Layer What it does Why you care
Router Task-aware briefing. Picks 5–7 memories within a token budget. Agents get signal, not a dump.
Quality gate Validates, dedupes, rates every incoming memory. Junk doesn't survive the first write.
Confidence scoring Adaptive: cross-project ×1.5, cross-model ×1.3, combined ×1.95. Patterns earn trust across evidence, not by author claim.
Lifecycle hypothesis → tested → validated → canon → deprecated. Old advice ages out; good advice gets promoted.
Dream mode Nightly: connect related memories, surface contradictions, promote canon. Knowledge compounds while you sleep.
Propagation A validated pattern auto-pushes to other projects with matching stack/tags. Fix once, benefit everywhere.
Review `git diff memee review -` scans changes against anti-patterns.
CMAM bridge Push canon to Anthropic's Managed Agents Memory at /mnt/memory/. Claude sessions see canon on turn 1, no MCP roundtrip.

Deeper architecture doc: CLAUDE.md. CMAM specifics: docs/cmam.md. Review engine: docs/review-fixes.md.

Benchmarks

All numbers below are internal simulations and benchmarks, not independent third-party evaluations. They describe system behaviour under synthetic workloads. Treat them as suggestive, not conclusive.

  • Token savings per task: 14,550 → 500 (–96%) in the router micro-benchmark.
  • OrgMemEval v1.0: 93.8/100, across propagation, avoidance, maturity, onboarding, recovery, calibration, synthesis, and research.
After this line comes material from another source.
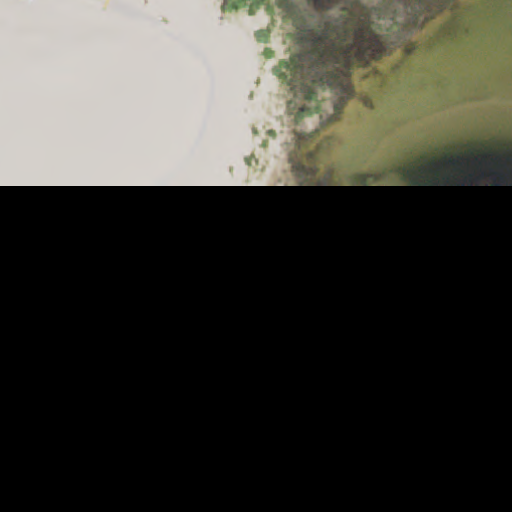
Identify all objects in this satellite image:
park: (255, 255)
Baseline Mem0/Zep/Letta scored 2.3/100 on the same scenarios.
  • 7-task A/B (with vs. without Memee): time –71%, iterations –65%, quality 56% → 93%, internal ROI ≈ 7–10×. GigaCorp sim (200 projects, 100 agents, 18 months): incidents 12/mo → 3/mo.
  • Retrieval: hit@1 = 100% on a 12-memory routing benchmark after the recent ranking fix.

Reproduce locally:

memee benchmark          # OrgMemEval v1.0
pytest tests/ -v         # 201 tests, ~11s

Using it with Claude, GPT, Gemini

Memee ships an MCP server with 24 tools. Drop this into ~/.claude/settings.json (or the Cursor / Continue / any MCP-capable client equivalent):

{
  "mcpServers": {
    "memee": { "command": "memee", "args": ["serve"] }
  }
}

Memee auto-detects the caller's model family from MEMEE_MODEL, ANTHROPIC_MODEL, or OPENAI_MODEL and tags every write with source_model. That's how confidence scoring knows when Claude and Gemini agree — and when they don't.

Quick CLI:

memee brief --task "write unit tests"   # PUSH: routed briefing
memee check "about to add eval() here"  # PULL: anti-pattern check
memee propagate                          # cross-project diffusion
memee dream                              # nightly: connect, contradict, promote
memee cmam sync                          # push canon to /mnt/memory/ for Claude

Pricing

Memee (this repo) is MIT-licensed and free. It's a single-user product: your memory, your machine, no account.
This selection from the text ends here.